Why you could check our arithmetic with a pocket calculator
The second design decision was made before the first: every hypothesis had to be testable from anonymized aggregates alone. The research observation schema contains no source code, no function names, no file paths, no company identifiers — only per-project daily aggregates: distribution shapes, shares, ratios, latency percentiles, archetype census counts, keyed by an irreversible project hash.
This constraint bites. There are interesting questions we simply cannot register, because answering them would require identifying data, and we chose not to collect it. But the constraint buys something rare: the research database itself is shareable. A reviewer, a journalist, or an acquirer's technical diligence team can be handed the observations file and recompute every statistic with a pocket calculator and patience — the tests are classical one-sample t, Welch t and Pearson correlations, implemented in pure Python, with degrees of freedom stored so anyone can check our arithmetic.
Wait — why is a telemetry company doing science at all?
Partly because the questions are genuinely open. Software engineering research has strong traditions — from Lehman's laws of software evolution onward — but surprisingly little of it is grounded in continuous production runtime behaviour across many independent codebases. Static analysis sees the code; repository mining sees the commits; almost nobody sees what the code actually does all day, across a fleet, in a form that can be published.

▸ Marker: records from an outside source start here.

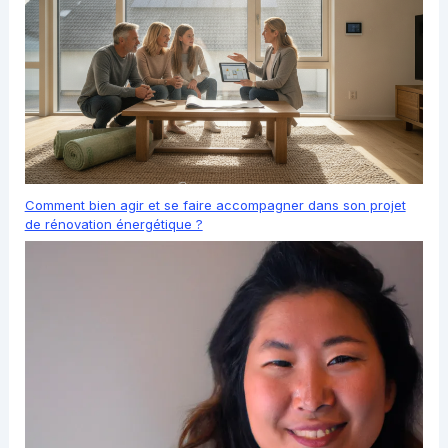
Comment bien agir et se faire accompagner dans son projet
de rénovation énergétique ?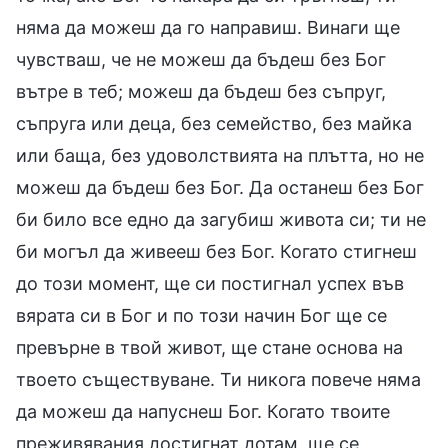
няма да можеш да го направиш. Винаги ще
чувстваш, че не можеш да бъдеш без Бог
вътре в теб; можеш да бъдеш без съпруг,
съпруга или деца, без семейство, без майка
или баща, без удоволствията на плътта, но не
можеш да бъдеш без Бог. Да останеш без Бог
би било все едно да загубиш живота си; ти не
би могъл да живееш без Бог. Когато стигнеш
до този момент, ще си постигнал успех във
вярата си в Бог и по този начин Бог ще се
превърне в твой живот, ще стане основа на
твоето съществуване. Ти никога повече няма
да можеш да напуснеш Бог. Когато твоите
преживявания достигнат дотам, ще се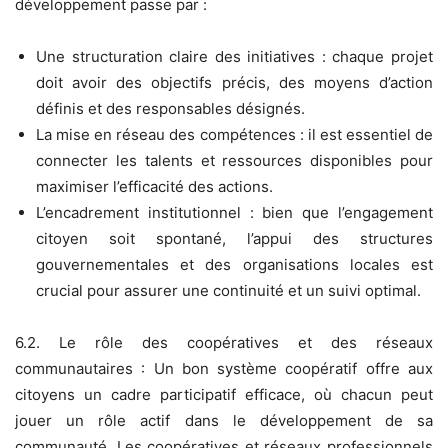
développement passe par :
Une structuration claire des initiatives : chaque projet
doit avoir des objectifs précis, des moyens d’action
définis et des responsables désignés.
La mise en réseau des compétences : il est essentiel de
connecter les talents et ressources disponibles pour
maximiser l’efficacité des actions.
L’encadrement institutionnel : bien que l’engagement
citoyen soit spontané, l’appui des structures
gouvernementales et des organisations locales est
crucial pour assurer une continuité et un suivi optimal.
6.2. Le rôle des coopératives et des réseaux
communautaires : Un bon système coopératif offre aux
citoyens un cadre participatif efficace, où chacun peut
jouer un rôle actif dans le développement de sa
communauté. Les coopératives et réseaux professionnels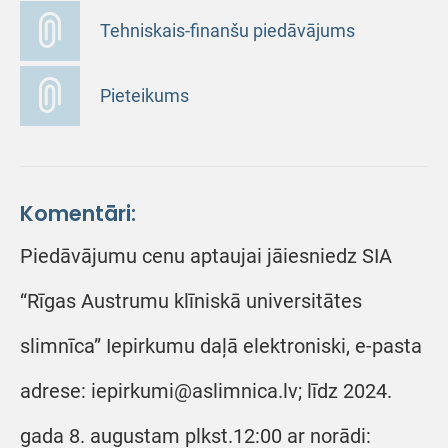
Tehniskais-finanšu piedāvājums
Pieteikums
Komentāri:
Piedāvājumu cenu aptaujai jāiesniedz SIA
“Rīgas Austrumu klīniskā universitātes
slimnīca” Iepirkumu daļā elektroniski, e-pasta
adrese: iepirkumi@aslimnica.lv; līdz 2024.
gada 8. augustam plkst.12:00 ar norādi: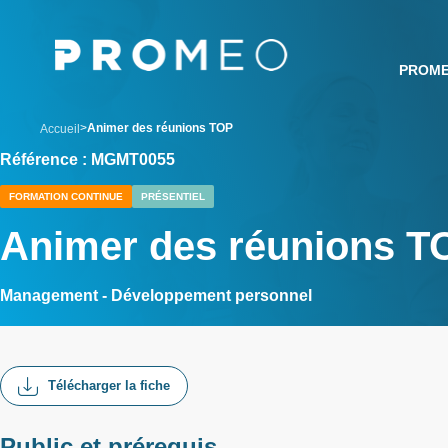
Aller
Panneau de gestion des cookies
au
contenu
PROM
principal
breadcrumb
Animer des réunions TOP
Accueil
Référence : MGMT0055
FORMATION CONTINUE
PRÉSENTIEL
Animer des réunions T
Management - Développement personnel
Télécharger la fiche
Public et prérequis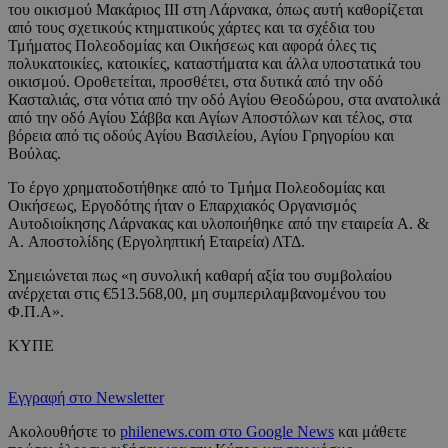
του οικισμού Μακάριος ΙΙΙ στη Λάρνακα, όπως αυτή καθορίζεται
από τους σχετικούς κτηματικούς χάρτες και τα σχέδια του
Τμήματος Πολεοδομίας και Οικήσεως και αφορά όλες τις
πολυκατοικίες, κατοικίες, καταστήματα και άλλα υποστατικά του
οικισμού. Οροθετείται, προσθέτει, στα δυτικά από την οδό
Κασταλιάς, στα νότια από την οδό Αγίου Θεοδώρου, στα ανατολικά
από την οδό Αγίου Σάββα και Αγίων Αποστόλων και τέλος, στα
βόρεια από τις οδούς Αγίου Βασιλείου, Αγίου Γρηγορίου και
Βούλας.
Το έργο χρηματοδοτήθηκε από το Τμήμα Πολεοδομίας και
Οικήσεως, Εργοδότης ήταν ο Επαρχιακός Οργανισμός
Αυτοδιοίκησης Λάρνακας και υλοποιήθηκε από την εταιρεία A. &
A. Αποστολίδης (Εργοληπτική Εταιρεία) ΛΤΔ.
Σημειώνεται πως «η συνολική καθαρή αξία του συμβολαίου
ανέρχεται στις €513.568,00, μη συμπεριλαμβανομένου του
Φ.Π.Α».
ΚΥΠΕ
Εγγραφή στο Newsletter
Ακολουθήστε το
philenews.com στο Google News
και μάθετε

And partly, candidly, because it compounds. Every project that installs CodeNSM adds observations no one else has, against hypotheses no one else registered, under an anonymization design no one else committed to in advance. Individual features can be copied in a quarter. A pre-registered longitudinal dataset cannot be copied at any price — the registration dates are the moat.

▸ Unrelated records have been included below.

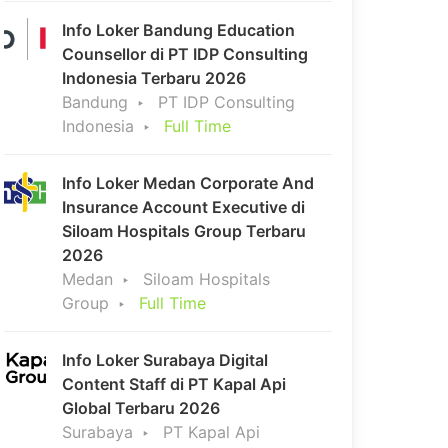
Info Loker Bandung Education
Counsellor di PT IDP Consulting
Indonesia Terbaru 2026
Bandung
PT IDP Consulting
Indonesia
Full Time
Info Loker Medan Corporate And
Insurance Account Executive di
Siloam Hospitals Group Terbaru
2026
Medan
Siloam Hospitals
Group
Full Time
Info Loker Surabaya Digital
Content Staff di PT Kapal Api
Global Terbaru 2026
Surabaya
PT Kapal Api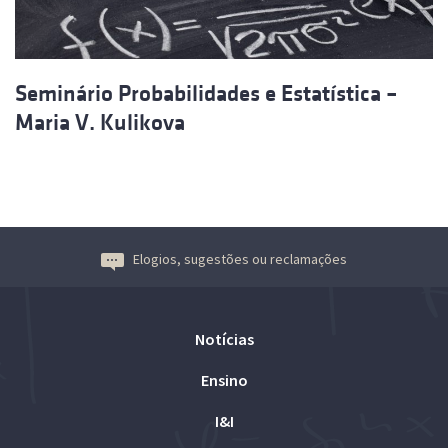
Seminário Probabilidades e Estatística –
Maria V. Kulikova
Elogios, sugestões ou reclamações
Notícias
Ensino
I&I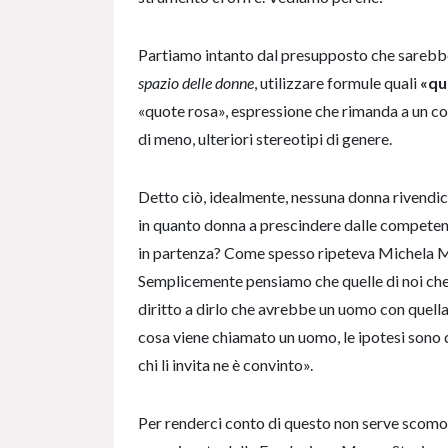
Partiamo intanto dal presupposto che sarebbe
spazio delle donne
, utilizzare formule quali
«qu
«quote rosa», espressione che rimanda a un con
di meno, ulteriori stereotipi di genere.
Detto ciò, idealmente, nessuna donna rivendich
in quanto donna a prescindere dalle competen
in partenza? Come spesso ripeteva Michela Mu
Semplicemente pensiamo che quelle di noi che
diritto a dirlo che avrebbe un uomo con quella
cosa viene chiamato un uomo, le ipotesi sono d
chi li invita ne è convinto».
Per renderci conto di questo non serve scom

What lands on the board next
As hypotheses cross their pre-registered thresholds, we will publish them — statement, test, n, effect size, p-value, and the anonymized observations behind them. Where a result refutes our own prior (or our own metric), that gets published with the same prominence. If you want to see the discipline before the results, the categories and the rules above are the commitment; the board fills in as the fleet grows.
If you run production Python and want your codebase to be part of the n — anonymously, aggregates only — installation takes two minutes, and the science costs you nothing.
References
- Ioannidis, J.P.A. (2005). Why Most Published Research Findings Are False. PLoS Medicine.
- Nosek, B.A. et al. (2018). The preregistration revolution. PNAS.
- Open Science Collaboration (2015). Estimating the reproducibility of psychological science. Science.
- Center for Open Science — Preregistration.
- Lehman, M.M. (1980). Programs, Life Cycles, and Laws of Software Evolution. Proceedings of the IEEE.